__TEXT PROVIDED__:

Begin

Engagement pins 26 that are columnar members are disposed in the second pin grooves 20c. The engagement pins 26 may be needle rollers. The engagement pins 26 are inserted into the second pin grooves 21c from the front end of the secondary hammer 21 as far as the groove bottoms provided in step parts 21f that project from the inner circumference. In the state that the engagement pins 26 are inserted as far as the groove bottoms, a stopper member 27 that has the function of preventing the engagement pins 26 from being dislodged is set in an annular groove 21d formed on the inner circumferential surface of the secondary hammer 21. By disposing the stopper member 27 in the annular groove 21d, the movement of the engagement pins 26 in the second pin grooves 21c is restricted.

In an assembly process, in the state that the four engagement pins 26 are fitted in the four second pin grooves 21c of the secondary hammer 21, the four first pin grooves 20d of the primary hammer 20 and the four engagement pins 26 are aligned with each other, and the primary hammer 20 is inserted into the secondary hammer 21. This allows the primary hammer 20 and the secondary hammer 21 to be rotatable as one piece around the line of rotational axis of the spindle 11.

The spring member 23 is interposed between the rear part of the primary hammer 20 and the annular partition 21e of the secondary hammer 21. The primary hammer 20 is movable in the front-back direction, guided by the engagement pins 26, and is capable of applying a rotary impact force to the anvil 22 by the biasing force of the spring member 23.

The outer circumferential surface of the spindle 11 includes two guide grooves 11b, and the inner circumferential surface of the through hole of the primary hammer 20 includes two engagement grooves 20b. The two guide grooves 11b have the identical shape and are arranged in the circumferential direction, and the two engagement grooves 20b have the identical shape and are arranged in the circumferential direction. In the state that the primary hammer 20 is fitted to the outer circumference of the spindle 11, steel balls 19 are disposed between the guide grooves 11b and the engagement grooves 20b. The guide grooves 11b of the spindle 11, the engagement grooves 20b of the primary hammer 20, and the steel balls 19 disposed therebetween constitute a “cam structure”. The two steel balls 19 support the primary hammer 20 in the radial direction so that the primary hammer 20 is rotatable around the line of rotational axis of the spindle 11 and movable in the direction of the line of rotational axis.

In the cam structure, the guide grooves 11b are formed to have a V shape or a U shape as viewed from the end of the tool. In other words, the guide grooves 11b include two inclined grooves symmetrically inclined from the forefront part in the diagonally rearward direction. The engagement grooves 20b are formed to have an inverted V shape or an inverted U shape as viewed from the end of the tool. As the steel balls 19 move from the forefront part of the guide grooves 11b along the inclined grooves, the primary hammer 20 will recede in relation to the spindle 11.

The rear surface of the annular partition 21e of the secondary hammer 21 includes an annular first retaining groove 21g. The frontal outer circumference of the retaining member 18 fitted to the spindle 11 so as not be rotatable includes an annular second retaining groove 18a. FIGS. 4A and 4B show a state occurring before the retaining member 18 is fitted to the spindle member 40. FIG. 5B shows a state occurring after the retaining member 18 is fitted to the spindle member 40.

End

__EXERCISE REQUIREMENTS__:
1. Return the records word for word, starting from their first line and ending with the line containing "green circle: moved 1 px left, 2 px up", including both of those lines.
2. Extend the passage on the impact tool's hammer mechanism, picking up after its final sentence.
The text and the records have no connection to each other.

__DATASET RECORDS__:
Begin

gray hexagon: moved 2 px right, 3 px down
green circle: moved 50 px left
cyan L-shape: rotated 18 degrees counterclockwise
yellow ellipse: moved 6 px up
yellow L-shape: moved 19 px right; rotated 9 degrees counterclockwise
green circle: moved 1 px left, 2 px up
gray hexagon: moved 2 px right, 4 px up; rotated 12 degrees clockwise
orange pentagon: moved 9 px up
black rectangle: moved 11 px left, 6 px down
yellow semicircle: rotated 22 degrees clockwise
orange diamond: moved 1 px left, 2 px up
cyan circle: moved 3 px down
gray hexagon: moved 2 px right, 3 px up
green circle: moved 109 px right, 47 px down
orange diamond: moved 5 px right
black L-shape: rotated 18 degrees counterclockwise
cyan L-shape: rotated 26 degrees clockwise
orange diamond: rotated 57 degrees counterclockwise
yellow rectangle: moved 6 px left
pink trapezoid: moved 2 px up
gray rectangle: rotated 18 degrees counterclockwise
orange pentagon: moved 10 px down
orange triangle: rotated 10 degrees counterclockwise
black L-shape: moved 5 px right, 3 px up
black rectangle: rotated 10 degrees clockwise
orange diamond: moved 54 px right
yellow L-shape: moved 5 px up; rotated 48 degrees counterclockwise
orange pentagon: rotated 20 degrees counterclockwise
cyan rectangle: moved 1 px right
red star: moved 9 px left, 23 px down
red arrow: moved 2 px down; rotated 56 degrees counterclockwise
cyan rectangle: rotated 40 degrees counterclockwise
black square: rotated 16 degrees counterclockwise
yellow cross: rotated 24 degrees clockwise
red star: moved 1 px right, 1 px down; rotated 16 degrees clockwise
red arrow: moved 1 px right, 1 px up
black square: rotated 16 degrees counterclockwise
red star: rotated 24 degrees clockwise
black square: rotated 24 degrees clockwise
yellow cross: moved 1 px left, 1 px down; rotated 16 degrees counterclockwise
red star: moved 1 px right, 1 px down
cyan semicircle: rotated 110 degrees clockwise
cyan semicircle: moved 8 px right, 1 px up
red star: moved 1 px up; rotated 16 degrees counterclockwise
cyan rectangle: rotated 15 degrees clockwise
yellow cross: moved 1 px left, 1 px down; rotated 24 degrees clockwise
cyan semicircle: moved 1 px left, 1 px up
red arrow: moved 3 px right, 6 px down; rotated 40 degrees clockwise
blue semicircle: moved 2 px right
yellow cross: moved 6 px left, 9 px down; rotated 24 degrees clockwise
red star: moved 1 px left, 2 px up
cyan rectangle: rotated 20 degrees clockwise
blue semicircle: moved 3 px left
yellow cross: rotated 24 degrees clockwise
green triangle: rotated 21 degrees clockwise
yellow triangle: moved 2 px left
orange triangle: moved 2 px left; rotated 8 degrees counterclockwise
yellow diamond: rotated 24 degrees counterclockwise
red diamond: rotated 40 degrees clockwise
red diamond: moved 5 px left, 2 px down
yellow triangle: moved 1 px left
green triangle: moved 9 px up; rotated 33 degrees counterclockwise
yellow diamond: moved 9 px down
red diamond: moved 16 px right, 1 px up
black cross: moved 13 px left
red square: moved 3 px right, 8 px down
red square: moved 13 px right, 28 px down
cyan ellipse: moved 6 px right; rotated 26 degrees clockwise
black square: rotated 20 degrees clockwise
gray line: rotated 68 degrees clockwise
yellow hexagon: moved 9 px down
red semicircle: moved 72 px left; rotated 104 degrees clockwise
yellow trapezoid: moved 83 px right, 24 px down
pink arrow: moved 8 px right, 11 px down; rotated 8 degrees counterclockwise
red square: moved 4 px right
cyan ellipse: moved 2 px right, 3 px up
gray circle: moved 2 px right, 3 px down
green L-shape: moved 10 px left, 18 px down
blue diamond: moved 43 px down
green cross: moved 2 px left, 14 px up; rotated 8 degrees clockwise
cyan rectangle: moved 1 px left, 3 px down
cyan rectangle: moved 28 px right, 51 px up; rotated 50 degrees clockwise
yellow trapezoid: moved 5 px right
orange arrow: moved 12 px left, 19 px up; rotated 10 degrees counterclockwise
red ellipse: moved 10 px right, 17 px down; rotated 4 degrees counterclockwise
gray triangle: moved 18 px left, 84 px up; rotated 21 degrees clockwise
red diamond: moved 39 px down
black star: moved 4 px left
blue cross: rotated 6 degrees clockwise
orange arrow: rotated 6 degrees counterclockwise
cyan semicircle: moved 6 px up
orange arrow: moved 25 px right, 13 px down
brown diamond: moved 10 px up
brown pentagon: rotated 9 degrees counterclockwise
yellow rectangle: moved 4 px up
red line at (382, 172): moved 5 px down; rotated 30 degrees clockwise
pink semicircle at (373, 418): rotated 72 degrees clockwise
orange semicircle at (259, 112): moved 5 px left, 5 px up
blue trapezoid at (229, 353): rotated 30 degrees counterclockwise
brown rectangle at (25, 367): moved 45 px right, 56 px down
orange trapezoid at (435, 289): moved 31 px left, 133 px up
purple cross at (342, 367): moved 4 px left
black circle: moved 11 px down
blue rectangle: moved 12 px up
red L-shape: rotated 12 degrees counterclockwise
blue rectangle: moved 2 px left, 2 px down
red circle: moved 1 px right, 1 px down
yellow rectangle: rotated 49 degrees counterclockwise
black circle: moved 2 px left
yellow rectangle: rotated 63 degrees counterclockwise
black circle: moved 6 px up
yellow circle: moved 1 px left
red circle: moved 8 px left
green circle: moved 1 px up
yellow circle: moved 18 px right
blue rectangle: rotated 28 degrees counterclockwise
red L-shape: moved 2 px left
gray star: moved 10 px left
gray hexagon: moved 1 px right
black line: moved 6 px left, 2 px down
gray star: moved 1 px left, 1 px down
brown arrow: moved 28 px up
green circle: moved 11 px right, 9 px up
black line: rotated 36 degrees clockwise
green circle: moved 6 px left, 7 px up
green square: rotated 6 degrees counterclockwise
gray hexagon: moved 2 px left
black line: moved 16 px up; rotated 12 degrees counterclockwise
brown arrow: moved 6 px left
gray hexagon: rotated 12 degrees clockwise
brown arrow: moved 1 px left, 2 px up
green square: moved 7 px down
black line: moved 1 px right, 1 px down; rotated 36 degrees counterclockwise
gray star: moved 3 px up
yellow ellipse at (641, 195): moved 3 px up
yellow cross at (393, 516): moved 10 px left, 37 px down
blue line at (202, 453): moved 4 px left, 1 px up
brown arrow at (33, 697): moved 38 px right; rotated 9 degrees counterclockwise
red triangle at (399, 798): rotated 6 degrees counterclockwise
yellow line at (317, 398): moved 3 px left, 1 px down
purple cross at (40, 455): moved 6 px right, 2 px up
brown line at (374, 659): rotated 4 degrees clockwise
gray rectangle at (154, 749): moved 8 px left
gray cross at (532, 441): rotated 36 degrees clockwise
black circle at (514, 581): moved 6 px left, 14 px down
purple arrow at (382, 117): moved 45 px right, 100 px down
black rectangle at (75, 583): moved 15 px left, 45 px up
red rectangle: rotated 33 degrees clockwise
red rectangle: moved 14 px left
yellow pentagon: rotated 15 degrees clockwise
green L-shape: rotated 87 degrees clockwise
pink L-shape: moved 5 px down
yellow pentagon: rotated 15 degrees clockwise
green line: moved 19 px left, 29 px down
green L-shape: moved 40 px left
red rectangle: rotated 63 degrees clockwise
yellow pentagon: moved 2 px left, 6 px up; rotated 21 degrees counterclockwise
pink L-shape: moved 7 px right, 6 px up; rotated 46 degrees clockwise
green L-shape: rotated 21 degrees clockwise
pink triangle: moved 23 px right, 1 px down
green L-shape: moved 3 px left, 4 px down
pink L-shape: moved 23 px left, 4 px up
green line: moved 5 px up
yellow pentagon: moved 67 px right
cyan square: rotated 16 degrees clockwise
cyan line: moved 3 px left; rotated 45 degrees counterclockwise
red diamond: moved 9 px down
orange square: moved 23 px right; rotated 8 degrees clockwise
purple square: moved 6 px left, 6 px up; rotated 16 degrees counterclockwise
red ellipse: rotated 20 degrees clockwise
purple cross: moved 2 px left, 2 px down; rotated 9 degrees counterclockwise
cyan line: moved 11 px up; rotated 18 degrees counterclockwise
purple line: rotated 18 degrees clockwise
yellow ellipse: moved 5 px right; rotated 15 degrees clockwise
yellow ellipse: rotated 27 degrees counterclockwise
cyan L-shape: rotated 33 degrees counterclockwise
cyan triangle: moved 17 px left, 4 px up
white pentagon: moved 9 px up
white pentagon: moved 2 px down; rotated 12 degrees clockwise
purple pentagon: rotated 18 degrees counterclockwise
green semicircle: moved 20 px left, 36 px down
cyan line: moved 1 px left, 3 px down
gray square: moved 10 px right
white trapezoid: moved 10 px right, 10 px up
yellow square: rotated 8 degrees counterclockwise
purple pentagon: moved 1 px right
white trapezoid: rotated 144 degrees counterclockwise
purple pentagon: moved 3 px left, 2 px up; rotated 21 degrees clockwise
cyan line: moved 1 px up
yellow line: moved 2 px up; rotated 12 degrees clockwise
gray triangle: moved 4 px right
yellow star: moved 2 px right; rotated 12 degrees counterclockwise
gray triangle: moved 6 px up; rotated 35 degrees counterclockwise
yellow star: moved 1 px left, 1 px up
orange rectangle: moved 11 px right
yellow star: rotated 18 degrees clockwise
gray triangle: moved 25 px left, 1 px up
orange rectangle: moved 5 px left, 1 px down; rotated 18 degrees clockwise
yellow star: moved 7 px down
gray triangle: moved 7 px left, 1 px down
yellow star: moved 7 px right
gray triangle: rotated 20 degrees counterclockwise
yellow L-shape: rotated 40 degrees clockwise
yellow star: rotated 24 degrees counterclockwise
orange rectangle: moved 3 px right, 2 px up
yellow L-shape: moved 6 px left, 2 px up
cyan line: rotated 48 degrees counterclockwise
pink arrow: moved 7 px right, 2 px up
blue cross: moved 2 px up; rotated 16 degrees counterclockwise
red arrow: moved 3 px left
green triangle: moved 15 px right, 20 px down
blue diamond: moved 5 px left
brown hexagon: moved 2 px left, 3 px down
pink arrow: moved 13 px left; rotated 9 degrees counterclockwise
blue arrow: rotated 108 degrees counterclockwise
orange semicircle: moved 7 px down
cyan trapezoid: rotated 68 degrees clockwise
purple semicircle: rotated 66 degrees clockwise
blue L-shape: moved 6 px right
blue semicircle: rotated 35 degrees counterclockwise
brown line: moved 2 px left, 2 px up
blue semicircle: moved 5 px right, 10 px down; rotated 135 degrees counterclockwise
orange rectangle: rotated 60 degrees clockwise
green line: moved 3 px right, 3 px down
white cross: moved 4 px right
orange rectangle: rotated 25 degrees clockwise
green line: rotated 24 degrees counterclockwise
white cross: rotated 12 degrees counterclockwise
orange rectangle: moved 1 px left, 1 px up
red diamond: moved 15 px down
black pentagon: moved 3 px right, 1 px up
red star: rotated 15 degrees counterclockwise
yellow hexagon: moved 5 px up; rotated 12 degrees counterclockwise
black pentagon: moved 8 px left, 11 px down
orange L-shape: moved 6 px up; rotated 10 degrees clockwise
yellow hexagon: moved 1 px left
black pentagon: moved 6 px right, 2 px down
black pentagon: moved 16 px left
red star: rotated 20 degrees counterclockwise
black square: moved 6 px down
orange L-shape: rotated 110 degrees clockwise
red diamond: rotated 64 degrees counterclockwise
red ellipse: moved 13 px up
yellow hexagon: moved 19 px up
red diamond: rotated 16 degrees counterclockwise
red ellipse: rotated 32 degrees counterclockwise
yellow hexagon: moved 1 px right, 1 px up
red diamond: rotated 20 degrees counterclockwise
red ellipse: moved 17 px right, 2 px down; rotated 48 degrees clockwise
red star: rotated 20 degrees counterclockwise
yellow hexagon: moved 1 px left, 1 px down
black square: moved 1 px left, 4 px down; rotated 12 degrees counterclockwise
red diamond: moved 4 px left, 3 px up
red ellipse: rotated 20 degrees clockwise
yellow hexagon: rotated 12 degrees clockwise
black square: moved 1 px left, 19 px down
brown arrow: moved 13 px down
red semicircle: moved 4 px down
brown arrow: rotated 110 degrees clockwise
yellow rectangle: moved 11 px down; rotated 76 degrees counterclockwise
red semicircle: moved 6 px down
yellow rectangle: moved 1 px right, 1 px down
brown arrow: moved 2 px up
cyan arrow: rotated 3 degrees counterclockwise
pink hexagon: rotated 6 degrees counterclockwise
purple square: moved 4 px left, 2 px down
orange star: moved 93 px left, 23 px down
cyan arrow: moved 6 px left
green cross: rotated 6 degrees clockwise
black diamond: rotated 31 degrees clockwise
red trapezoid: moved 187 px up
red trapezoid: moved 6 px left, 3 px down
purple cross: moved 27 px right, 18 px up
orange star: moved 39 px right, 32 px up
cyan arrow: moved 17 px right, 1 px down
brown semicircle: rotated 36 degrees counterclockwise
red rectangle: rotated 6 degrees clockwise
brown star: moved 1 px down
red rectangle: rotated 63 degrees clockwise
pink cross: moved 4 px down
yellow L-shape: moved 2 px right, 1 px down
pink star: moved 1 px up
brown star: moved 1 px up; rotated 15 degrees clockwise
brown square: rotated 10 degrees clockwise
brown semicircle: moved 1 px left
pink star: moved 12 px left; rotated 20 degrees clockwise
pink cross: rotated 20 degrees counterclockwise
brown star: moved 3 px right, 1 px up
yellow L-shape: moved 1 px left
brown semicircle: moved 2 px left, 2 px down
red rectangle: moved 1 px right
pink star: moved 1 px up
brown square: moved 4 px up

End

__EXERCISE RESPONSES__:
1.
gray hexagon: moved 2 px right, 3 px down
green circle: moved 50 px left
cyan L-shape: rotated 18 degrees counterclockwise
yellow ellipse: moved 6 px up
yellow L-shape: moved 19 px right; rotated 9 degrees counterclockwise
green circle: moved 1 px left, 2 px up

2.
A plurality of steel balls 17 are closely arranged in the circumferential direction between the first retaining groove 21g and the second retaining groove 18a. The steel balls 17 may be formed to be smaller than the steel balls 19. The first retaining groove 21g of the secondary hammer 21, the second retaining groove 18a of the retaining member 18, and the steel balls 17 closely arranged therebetween constitute a “secondary hammer support structure”. The steel balls 17 are support members that rotatably support the secondary hammer 21 in the secondary hammer support structure. The retaining member 18 supports the steel balls 17 so that the steel balls 17 receive a load in a direction different from the direction of the line of rotational axis of the spindle 11 or the direction perpendicular to the direction of the line of rotational axis.

The retaining member 18 is formed as a member separate from the spindle member 40 in which the spindle 11 and the carrier 16 are integrated. The retaining member 18 has a retaining surface 18b that supports the steel balls 17, which are support members of the secondary hammer 21, and a mounting surface 18c mounted to the spindle 11 so as not be rotatable relative to the spindle 11. As described above, the second retaining groove 18a is formed on the outer circumference of the retaining surface 18b. The mounting surface 18c is mounted to the front member 16b so as not be rotatable.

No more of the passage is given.